INSTRUCTIONS.
**1.** Answer these questions using the Palestine article:
(a) How many people live in the Jebaliya refugee camp?
(b) What work did Raed Awwad do?
(c) Where were the men of the Deheishe camp ordered to go?
**2.** From the Palestine article, copy the passage between "Revolutionary Worker #1144, March" and "from the air.", inclusive.

EXCERPT TO READ.
——

The Fire in Palestine

Revolutionary Worker #1144, March 24, 2002, posted at http://rwor.org

The conflict in Palestine reached new levels of intensity in early March as Israel's military forces launched their biggest military operation since the 1982 invasion of Lebanon. Throughout the West Bank and Gaza Strip, hordes of Israeli tanks and thousands of troops rolled into Palestinian towns and refugee camps, as U.S.-made F-16s and helicopters attacked from the air.

Every action of these occupying troops screamed out with injustice.

Among the targets of the Israeli offensive was the Jebaliya refugee camp in the Gaza Strip-- one of the most crowded places on earth, with 100,000 people, most very poor, squeezed together in an area of little more than a half square mile. The people of Jebaliya came under intense fire from Israeli tanks and combat helicopters. At least 18 Palestinians were killed and 75 wounded in this assault. Carrying a baby in her arms, 38-year-old Laila Ayoub said, "They used helicopters to fire on us while we were leaving."

As Israeli troops rampaged through Jebaliya and other areas of the West Bank and Gaza, a spokesman for Prime Minister Ariel Sharon said that Israel was showing "restraint" because it was "not using the full strength of its air force against the refugee camps."

In some towns and refugee camps, the Israeli soldiers conducted house-to-house searches-- by smashing through the walls of one house and then through the walls of the next one. This was a vicious but cowardly tactic--this way, the troops would not have to go out into the streets and face possible gunfire from Palestinian militants.

At the Tulkarm refugee camp in the West Bank, the Israelis ordered all men to report to the local school for interrogation. Raed Awwad, a 30-year-old tailor with a physical disability, pointed to the hole that the Israeli troops had made in the cinder-block wall as they busted into his house. "They came Saturday noon and started dragging me into the street. I said I couldn't walk, I was paralyzed in the leg. They said I had to come to the school anyway. I crawled on my hands and knees, but then collapsed."

The 8,000 people who live in the Deheishe refugee camp on the West Bank were invaded in the middle of the night by Israeli troops storming in with tanks and Apache helicopter gunships. Hussein Subh, 40, described what happened: "After midnight the helicopters came, firing everywhere to scare us. Then the tanks arrived from all directions, and then there were soldiers in the center of the camp. They took over some buildings, and at 6 a.m. they broadcast through loudspeakers that all men from 16 to 45 should go to the quarry." The Israeli troops warned, "Surrender peacefully and you will be returning to your homes in good health. If not you may be hurt."

——

INFORMATION SHOWN.
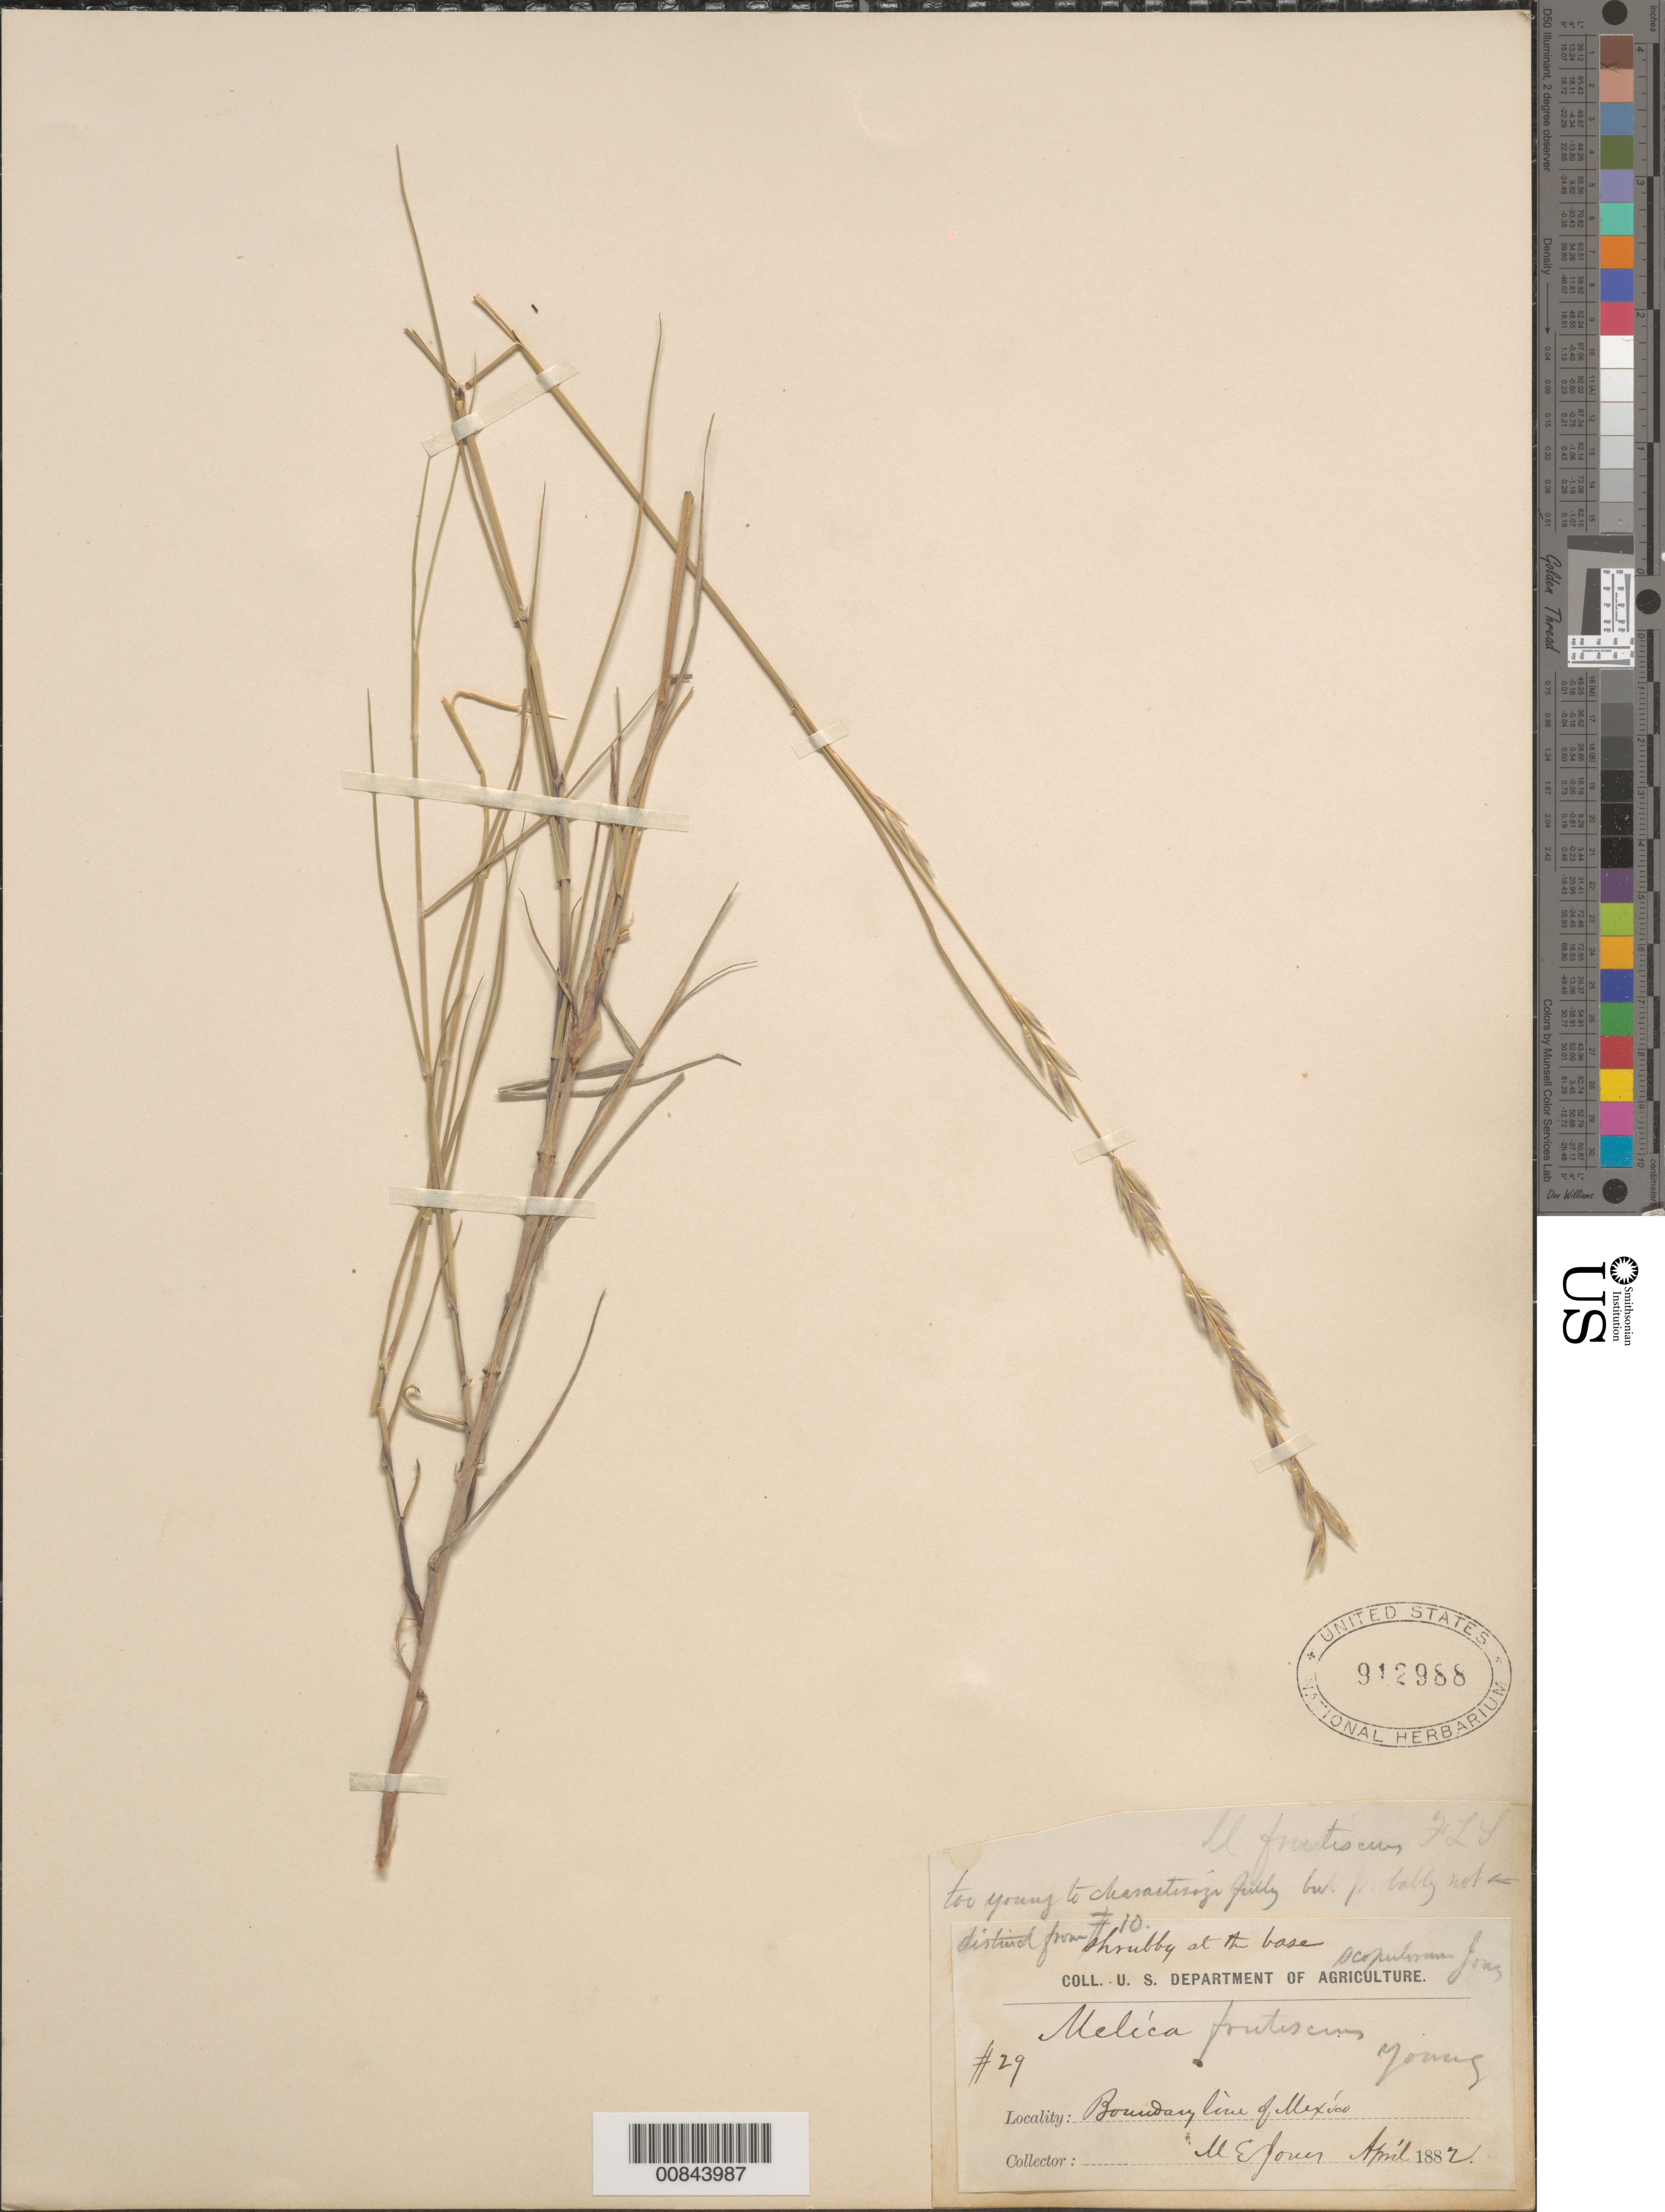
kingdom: Plantae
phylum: Tracheophyta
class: Liliopsida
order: Poales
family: Poaceae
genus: Melica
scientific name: Melica frutescens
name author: Scribn.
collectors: M. E. Jones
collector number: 29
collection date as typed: Apr 1882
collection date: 1882-04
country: Mexico / United States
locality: Boundary line of Mexico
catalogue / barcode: US 912988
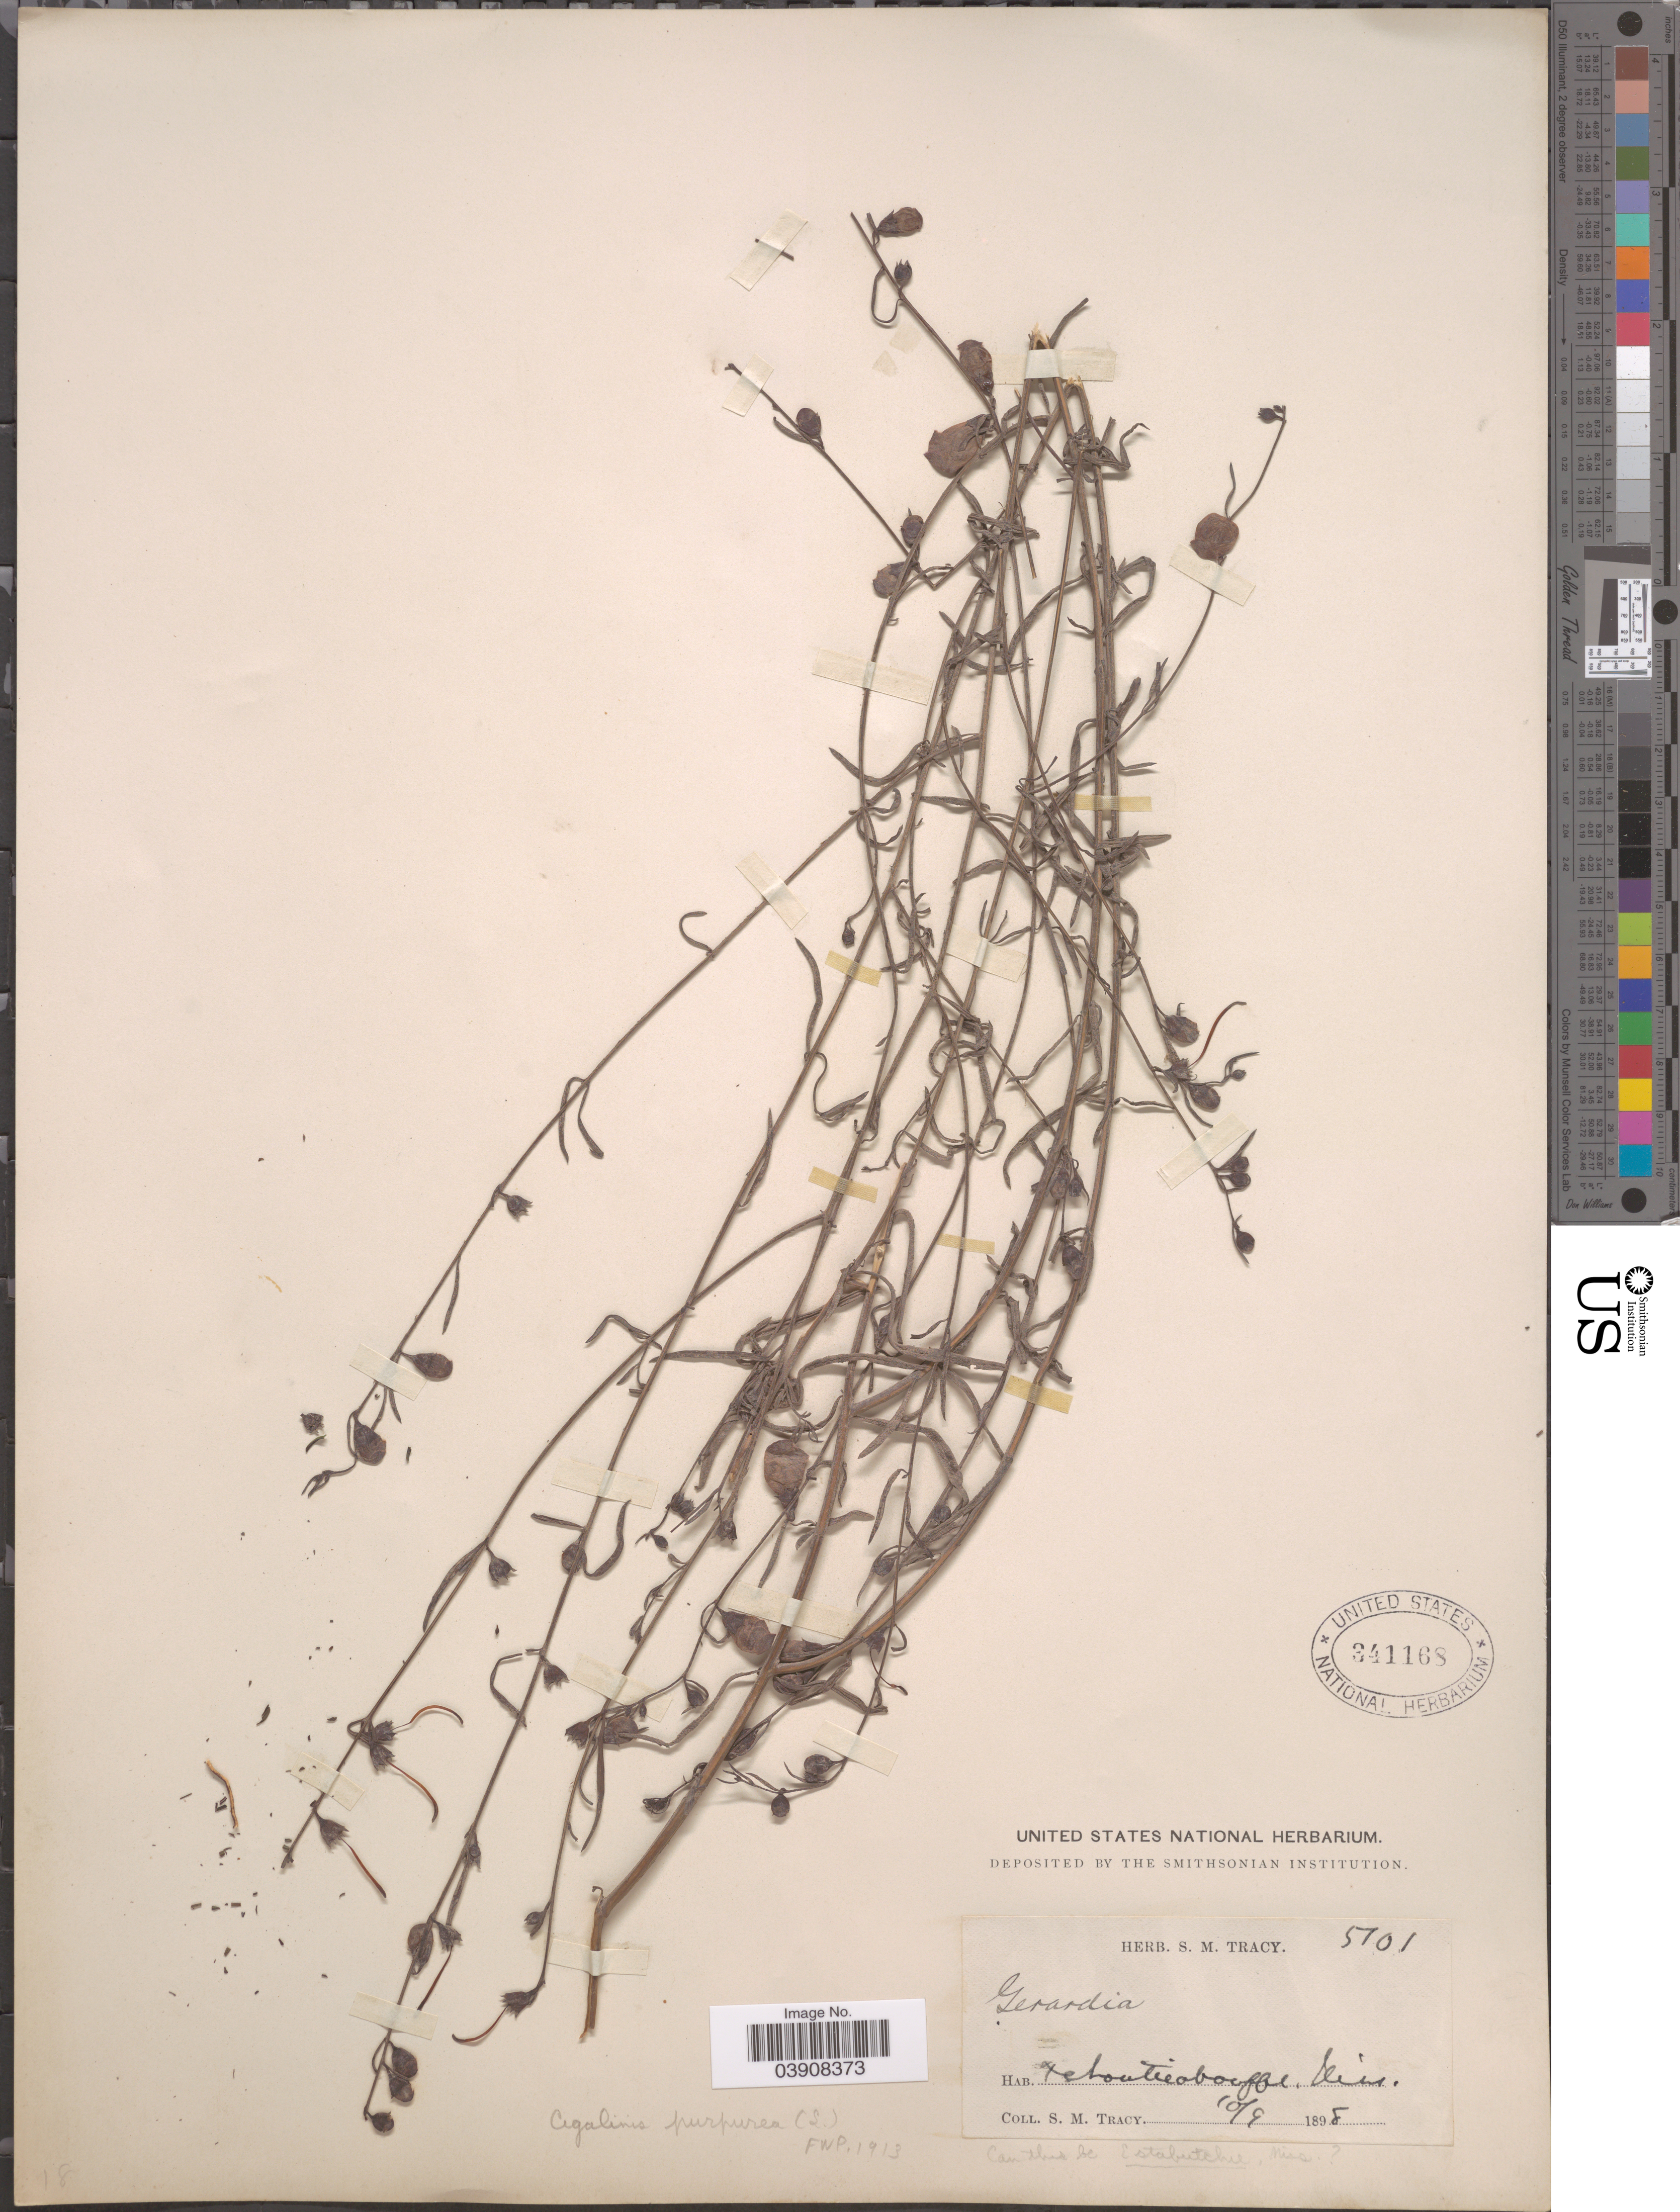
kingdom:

——

TASK RESULTS.
**1.**
(a) 100,000
(b) He was a tailor.
(c) To the quarry

**2.**
Revolutionary Worker #1144, March 24, 2002, posted at http://rwor.org

The conflict in Palestine reached new levels of intensity in early March as Israel's military forces launched their biggest military operation since the 1982 invasion of Lebanon. Throughout the West Bank and Gaza Strip, hordes of Israeli tanks and thousands of troops rolled into Palestinian towns and refugee camps, as U.S.-made F-16s and helicopters attacked from the air.